SUPPLIED DATA START
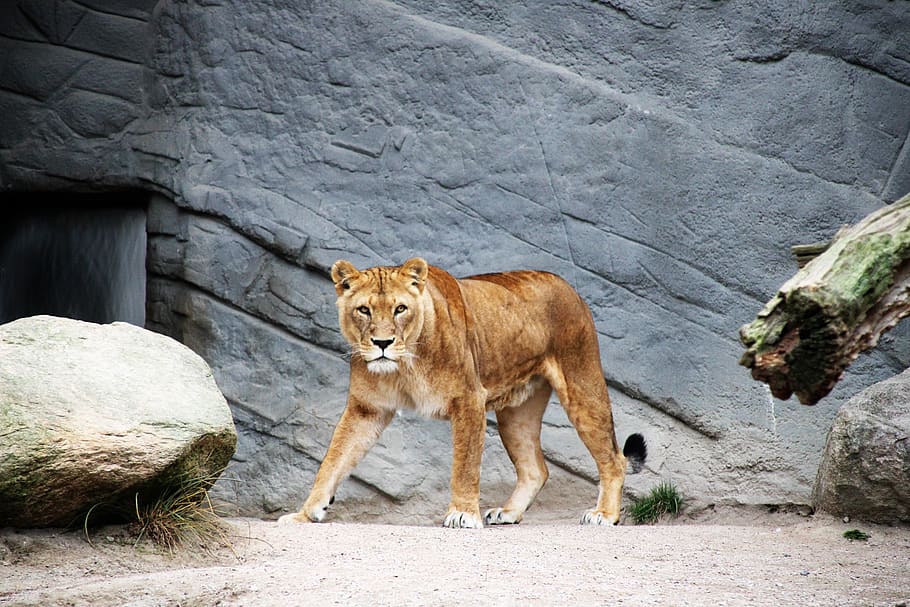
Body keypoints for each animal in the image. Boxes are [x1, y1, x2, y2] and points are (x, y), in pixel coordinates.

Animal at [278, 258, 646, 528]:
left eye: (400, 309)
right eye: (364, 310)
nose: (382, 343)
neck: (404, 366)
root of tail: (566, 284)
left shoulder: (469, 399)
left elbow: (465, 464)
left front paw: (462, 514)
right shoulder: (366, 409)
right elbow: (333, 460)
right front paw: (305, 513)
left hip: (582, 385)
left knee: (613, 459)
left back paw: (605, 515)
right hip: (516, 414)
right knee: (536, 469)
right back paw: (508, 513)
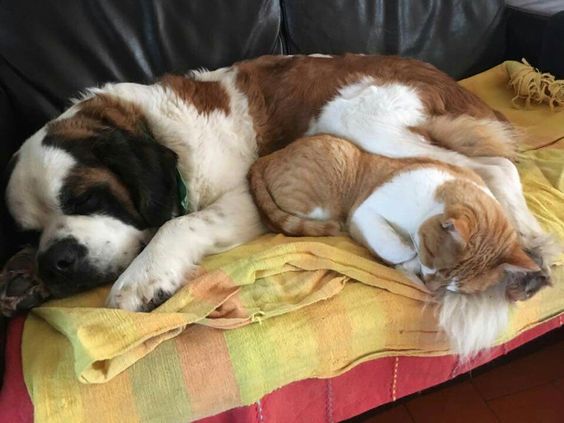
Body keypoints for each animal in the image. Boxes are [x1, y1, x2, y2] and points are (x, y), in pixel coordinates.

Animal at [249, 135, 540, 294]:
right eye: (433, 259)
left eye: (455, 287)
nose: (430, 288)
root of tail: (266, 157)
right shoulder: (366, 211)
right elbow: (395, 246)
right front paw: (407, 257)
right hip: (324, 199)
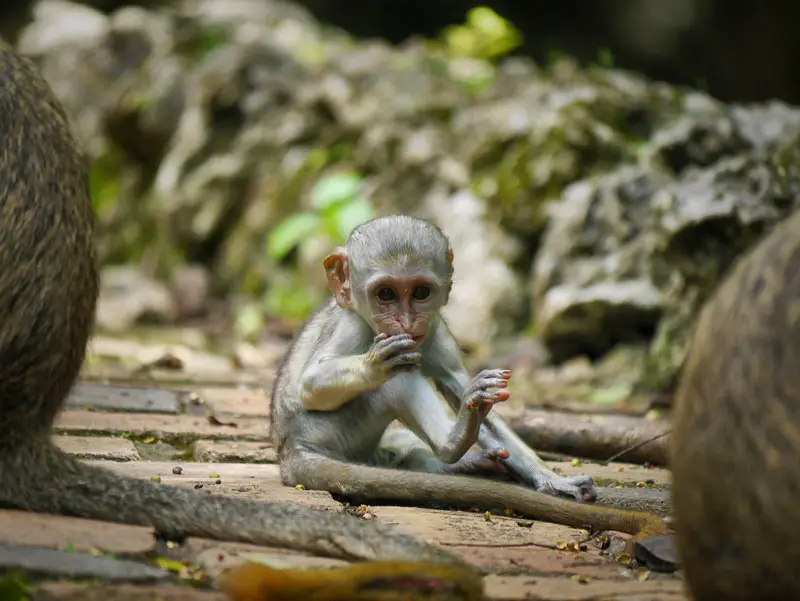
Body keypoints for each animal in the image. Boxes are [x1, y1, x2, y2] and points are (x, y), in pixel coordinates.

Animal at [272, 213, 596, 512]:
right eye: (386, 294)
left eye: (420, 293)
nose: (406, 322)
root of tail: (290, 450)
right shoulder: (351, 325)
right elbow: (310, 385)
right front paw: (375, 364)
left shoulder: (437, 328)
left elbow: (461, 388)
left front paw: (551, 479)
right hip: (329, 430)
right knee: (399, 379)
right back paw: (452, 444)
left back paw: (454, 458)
SUPPLIED DATA END
SUPPLIED DATA START
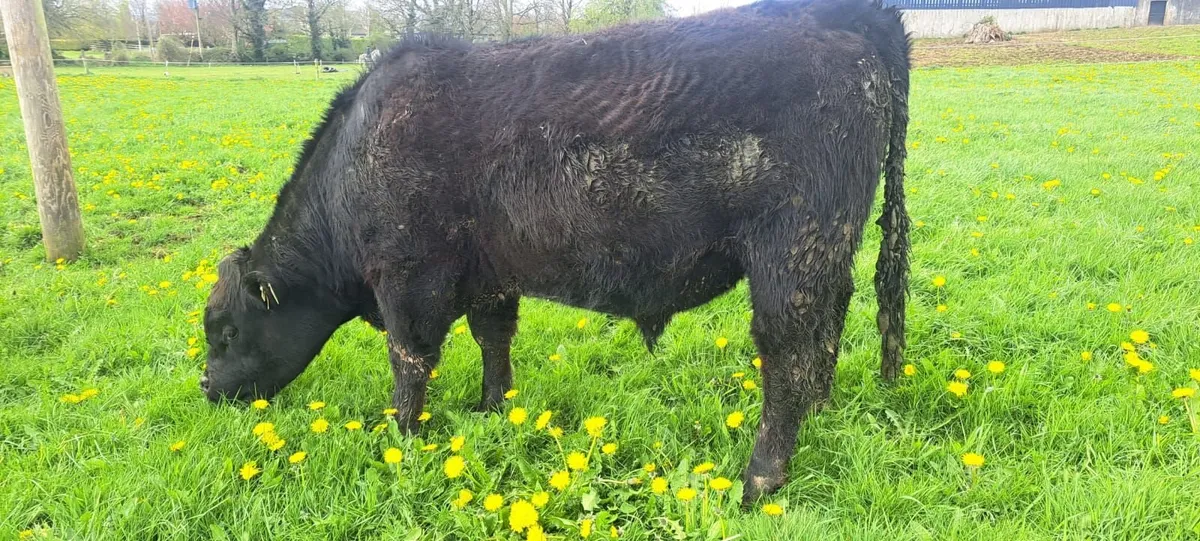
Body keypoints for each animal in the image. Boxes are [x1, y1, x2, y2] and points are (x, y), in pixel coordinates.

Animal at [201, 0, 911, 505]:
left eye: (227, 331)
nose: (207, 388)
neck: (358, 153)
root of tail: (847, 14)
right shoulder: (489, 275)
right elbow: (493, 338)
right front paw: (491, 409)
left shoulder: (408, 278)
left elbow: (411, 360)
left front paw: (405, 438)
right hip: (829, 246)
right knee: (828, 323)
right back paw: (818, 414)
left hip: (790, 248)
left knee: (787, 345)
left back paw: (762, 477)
SUPPLIED DATA END
WHAT YOU WILL DO
For the string "tail", return every line of the data where it appears.

EXERCISE SOLUTION
root of tail: (566, 284)
root of tail: (266, 157)
root of tail: (290, 450)
root of tail: (847, 14)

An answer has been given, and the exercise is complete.